The 91-year-old physicist, a professor emeritus at the University of Chicago, is best known for developing the theory of solar wind, which explains how stars, particularly the sun, give off energy. His work has helped scientists better understand what kind of particles and magnetic fields radiate off the sun and throughout the solar system.

And now, he is the first living person to have a NASA mission named after him: the Parker Solar Probe.

Next month, the Parker Solar Probe will head toward the sun in an attempt to get closer to its surface than any craft before it. Parker (the human) will head to Florida to watch the launch on Aug. 11.

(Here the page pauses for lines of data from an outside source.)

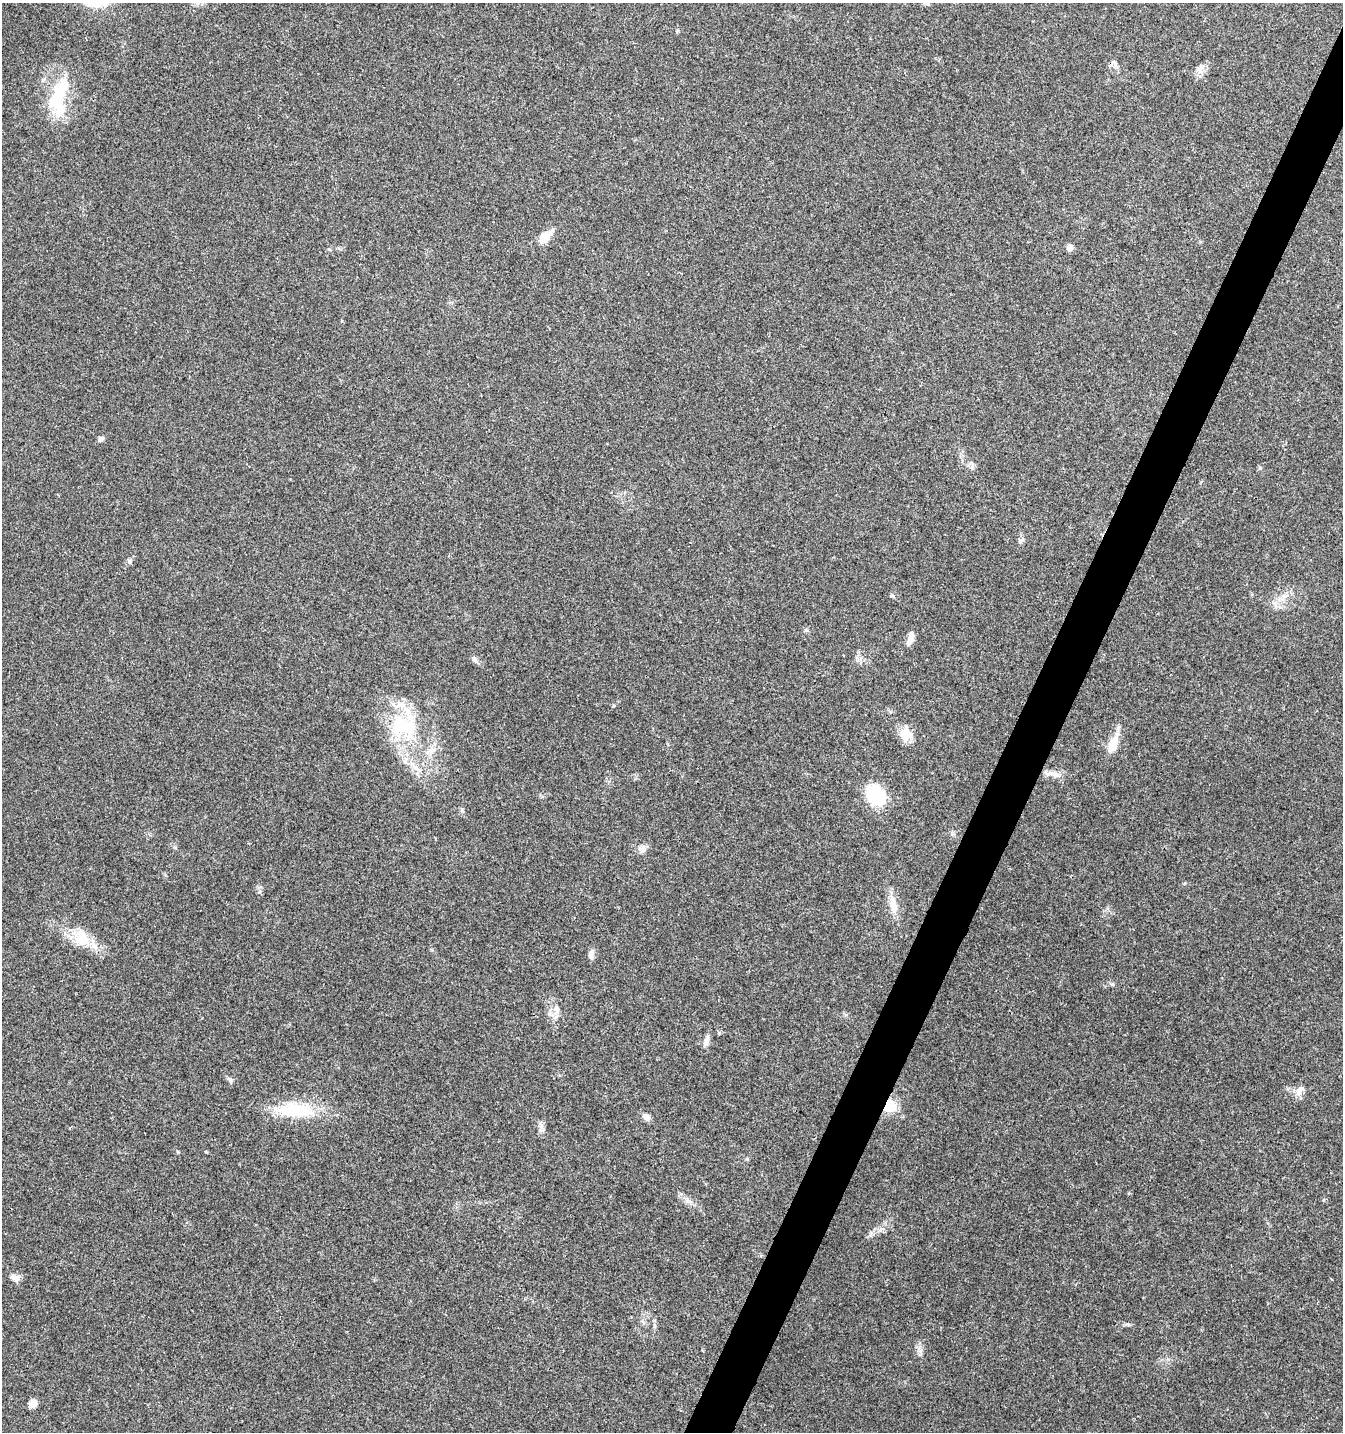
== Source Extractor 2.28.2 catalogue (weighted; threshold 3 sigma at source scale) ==
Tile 10 of 4 x 4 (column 2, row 3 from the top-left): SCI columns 1543-2883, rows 1438-2867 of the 5831 x 5728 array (HDU 1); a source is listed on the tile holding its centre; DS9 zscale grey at full resolution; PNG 1345 x 1434 px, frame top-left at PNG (2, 3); no overlay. Shown black and unused: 3% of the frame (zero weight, under 3 of 4 exposures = <1% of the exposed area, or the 3 px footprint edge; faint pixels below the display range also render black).
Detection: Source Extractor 2.28.2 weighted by HDU 2 'WHT'; one run over the whole footprint, this tile lists its part. Background 0.0442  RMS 0.0035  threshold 0.0156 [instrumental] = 3 sigma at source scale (4.5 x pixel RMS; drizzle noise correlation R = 1.50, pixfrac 1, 0.0396/0.0396 arcsec/px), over >= 5 px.
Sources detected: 37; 1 inside a brighter object's white glare — not listed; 1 inside a brighter listed object's ellipse — not listed separately; the other 35 listed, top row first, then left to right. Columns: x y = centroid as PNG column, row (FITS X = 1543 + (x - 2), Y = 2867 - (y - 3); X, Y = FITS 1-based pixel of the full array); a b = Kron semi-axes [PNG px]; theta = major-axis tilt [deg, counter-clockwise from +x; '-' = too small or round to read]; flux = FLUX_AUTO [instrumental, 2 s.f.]
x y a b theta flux
924 3 10 5 10 0.92
1115 63 9 6 -65 1.1
1200 69 11 4 60 1.3
56 103 37 20 -56 14
545 237 19 9 46 5.3
1069 248 7 7 - 1.7
329 249 6 3 -20 0.37
101 439 8 6 37 0.96
972 467 7 4 -72 0.75
1020 541 7 5 45 0.72
129 562 7 6 - 0.8
892 596 6 4 -30 0.59
910 639 14 6 72 2.8
475 659 9 5 -63 0.94
403 726 43 26 -30 26
906 734 17 13 82 5
1113 743 21 10 70 6
1053 774 18 8 -8 2.9
876 795 27 20 -53 15
462 810 6 4 -90 0.6
642 849 10 8 -89 1.6
893 905 26 10 -78 4.8
82 940 23 18 -1 8.7
591 954 12 7 71 1.5
1112 984 6 4 -18 0.52
556 1010 15 8 88 2.5
705 1043 12 7 54 1.7
230 1080 8 5 -54 0.78
1299 1093 13 8 79 2.1
890 1106 14 13 - 7.4
295 1110 48 20 2 17
646 1117 10 7 -24 1.8
541 1126 8 6 48 1.1
15 1277 13 8 -4 1.8
33 1404 10 8 58 2.2
Overlapping masked pixels (flux is a lower limit): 1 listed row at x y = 890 1106
Isophote crosses this tile's border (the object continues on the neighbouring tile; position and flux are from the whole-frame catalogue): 1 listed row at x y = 924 3
Unlisted compact peaks at least as high as the median listed source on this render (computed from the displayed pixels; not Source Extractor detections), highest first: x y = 178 1152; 1260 468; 1127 1324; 206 1152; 806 630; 613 706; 175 847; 1185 883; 259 892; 747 1159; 1274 603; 846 1015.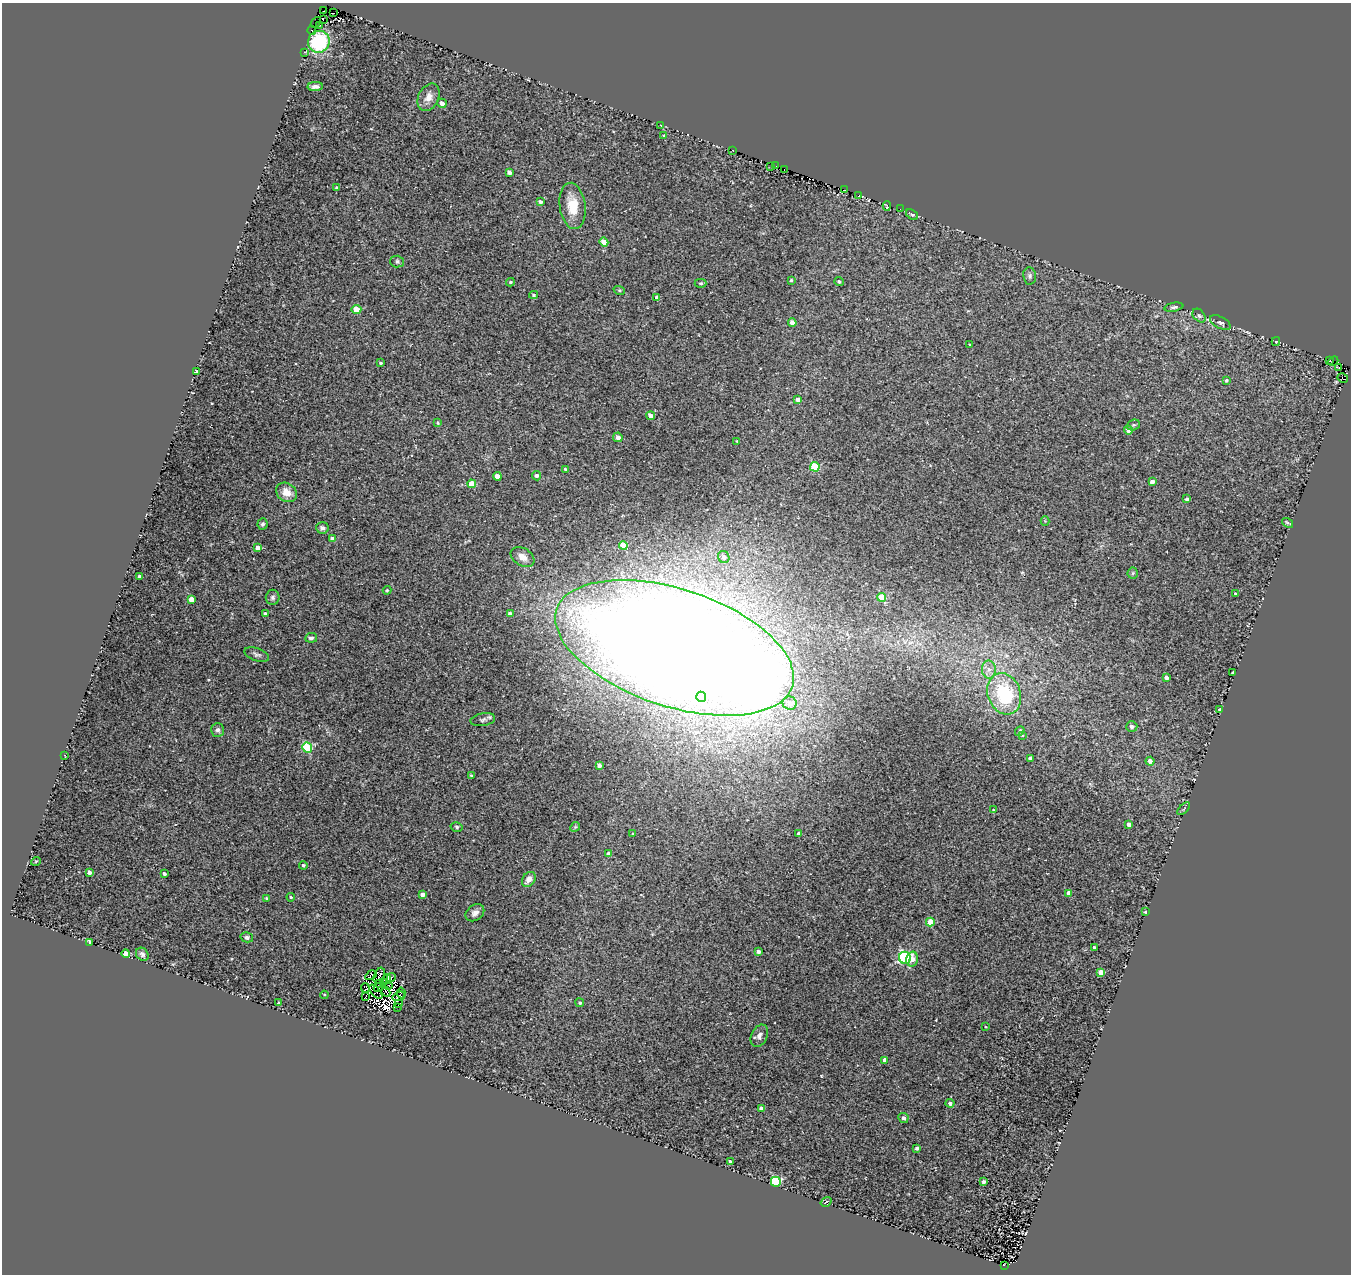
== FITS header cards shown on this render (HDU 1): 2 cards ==
NAXIS1  =                 1349
NAXIS2  =                 1272

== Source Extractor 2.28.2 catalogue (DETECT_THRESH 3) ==
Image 1349 x 1272 px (HDU 1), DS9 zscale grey, 1 PNG px = 1 image px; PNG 1353 x 1276 px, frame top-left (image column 1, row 1272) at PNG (2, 3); each listed source drawn as its Kron ellipse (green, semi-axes under 4 px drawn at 4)
Background 0.0245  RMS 0.016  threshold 0.0472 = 3 sigma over >= 5 px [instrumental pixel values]
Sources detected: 178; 14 with non-positive FLUX_AUTO (blend fragments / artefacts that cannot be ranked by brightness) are neither listed nor drawn; the other 164 listed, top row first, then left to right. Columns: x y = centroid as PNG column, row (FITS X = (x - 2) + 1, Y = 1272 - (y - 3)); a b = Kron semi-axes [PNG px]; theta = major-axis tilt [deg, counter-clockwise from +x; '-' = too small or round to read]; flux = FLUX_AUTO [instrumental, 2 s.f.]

“I’m greatly honored,” Parker told reporters at a press conference in downtown Chicago Tuesday. “I think it’s going to be a superb mission in the sense that it’ll bring back a lot of crucial data.”

While Parker’s theories changed the way we understand the solar system and the relationship between the sun and the earth, his ideas weren’t immediately accepted. Two astronomers rejected his seminal paper before it was published in 1958. 

But Parker was convinced he was correct. In 1962, data from a NASA probe proved his theories.

“From there, it was just sitting out the deniers for four years until the Venus Mariner II spacecraft showed, ‘by golly, there was a solar wind,’” Parker remembered. “There was no further denial.”

Scientists hope Parker’s namesake probe will help them gain a deeper understand of Parker’s work.

“We’re living in this sun’s atmosphere,” said Alex Young, associate director for Science of the Heliophysics Division at NASA’s Goddard Space Flight Center. “We’re living in solar wind streaming by Earth.” 

Young says the particles and magnetic fields streaming from the sun can affect technology on Earth, including the world’s power grids. The sun also causes space weather events that can be harmful to astronauts. And if scientists can better understand the sun, Young said, they can better understand stars across the universe. 

Scientist Nicola Fox, who is working with NASA on the mission, says the timing of the mission is historic.

“We just had the anniversary of the Apollo moon landing,” Fox said, referring to the July 16 anniversary of the first mission to put a man on the moon. 

Playing off the phrase, “shoot for the moon,” Fox said the motto for the Parker Solar Probe should be “go for the sun!”